Onde ela estava? Era o chão? Era o quarto? Não se lembrava, por um um instante, a última cena que lhe apareceu a mente... Antonio Bandeira, no papel de vampiro Armand, no filme "Entrevista com o vampiro", segurando a moça loira nua e dizendo.... "No pain"! Realmente... Agora seria sem dor. Seu nome? O Nome da moça loira que preencheu sua história nos seus últimos pensamentos... Não é importante, como ela não foi importante, ela vai ser só mais uma pessoa que decidiu que era a hora certa e que ninguém mais vai se lembrar. Ninguém pode salvá-la, ninguém pode ouvi-la, ninguém lhe deu um emprego, a vez sentir útil e amada....
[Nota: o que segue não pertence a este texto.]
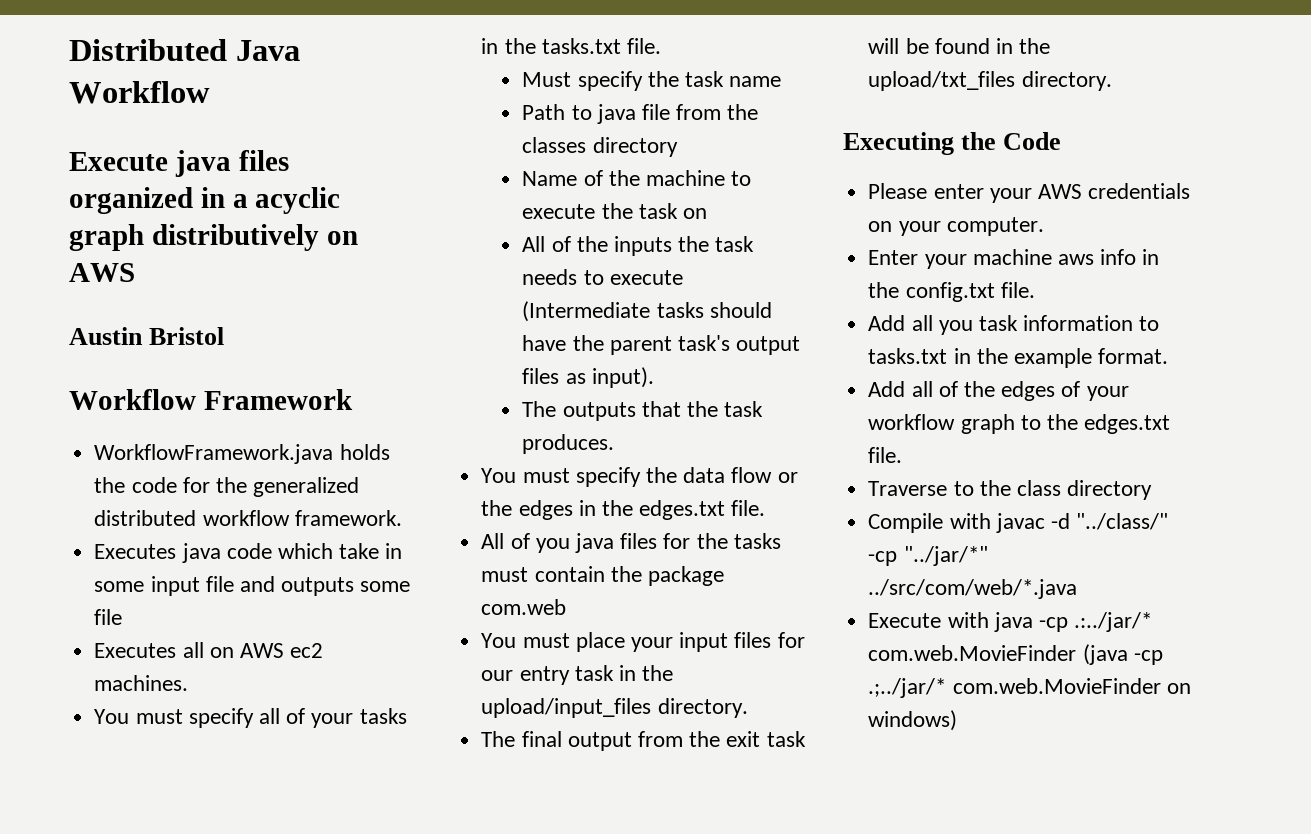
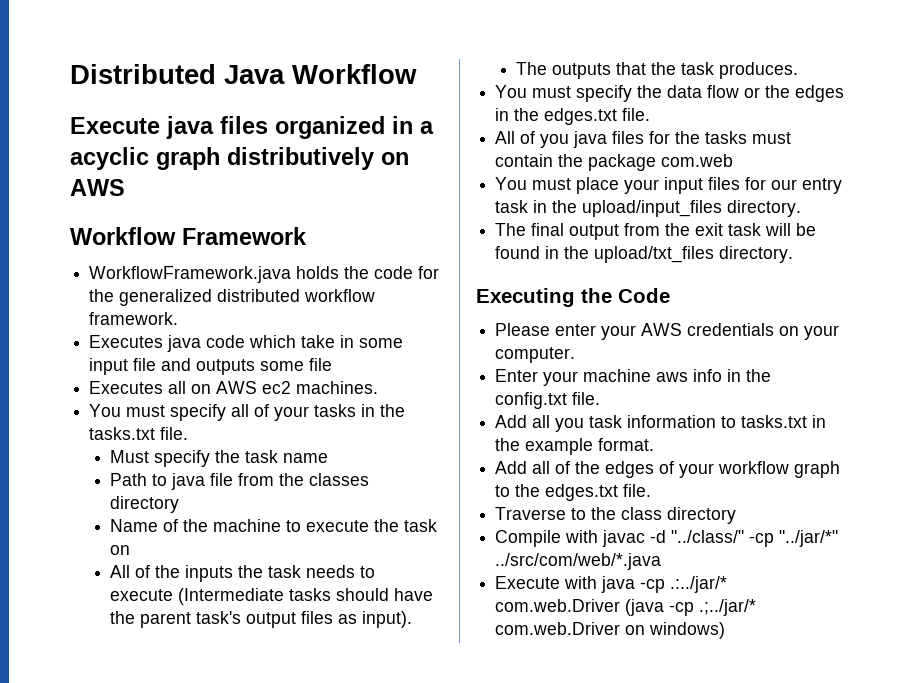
[69,327,225,345] // Austin Bristol -> (125, 187) none
[868,645,1077,661] com.web.MovieFinder -> [495,599,621,612] com.web.Driver
[952,678,1161,694] com.web.MovieFinder -> [495,622,621,635] com.web.Driver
E agora ninguém vai chorar por ela. Pois no fim, ela viveu apenas para ela, como cada pessoa vive por si, como cada pessoa chora por si, e cada pessoa conhece a sua dor... O que ela queria? Que as pessoas tivessem um pouco de compaixão e aprendessem,de verdade a ouvir e ajudar, que aprendessem a ouvir, todas as vozes que normalmente se calam e que não pensassem... "Eu também tenho problemas", mas que pensassem "se eu ajudar o outro vou estar me ajudando". Ela queria que de pouco a pouco todo mundo fosse diferente, que fazer sorrir, fosse mais comum que fazer chorar, no final, ela não deixou sua esperança...

Por que... No final ela não fez nada disso que está escrito, ela não bebeu todo aquele remédio... Ela não desistiu por que era fácil demais, ela... Tomou um banho sim, fez sua pequena bagunça para descontar sua raiva, e tomou apenas um comprimido para dormir. Vodca? Ela nem tinha isso no seu armário. Mas ela pegou o telefone, ela ligou para alguém... Uma pessoa que a ouvia, chorou... Falou, e chorou de novo. E quando ela deitou para dormir, com um vazio no peito como se um peso fosse tirado dali, sabia que no dia seguinte começaria tudo de novo. Mas o amanhecer era único.

Ela sairia de novo, procuraria emprego de novo e tentaria mesmo fazer amizades, mesmo... Sendo idiota.

Vamos imaginar que o nome dela é Idiota. Por que? Ela sente e chora, e faz sentir... Mas ela sabe que desistir nunca é uma opção.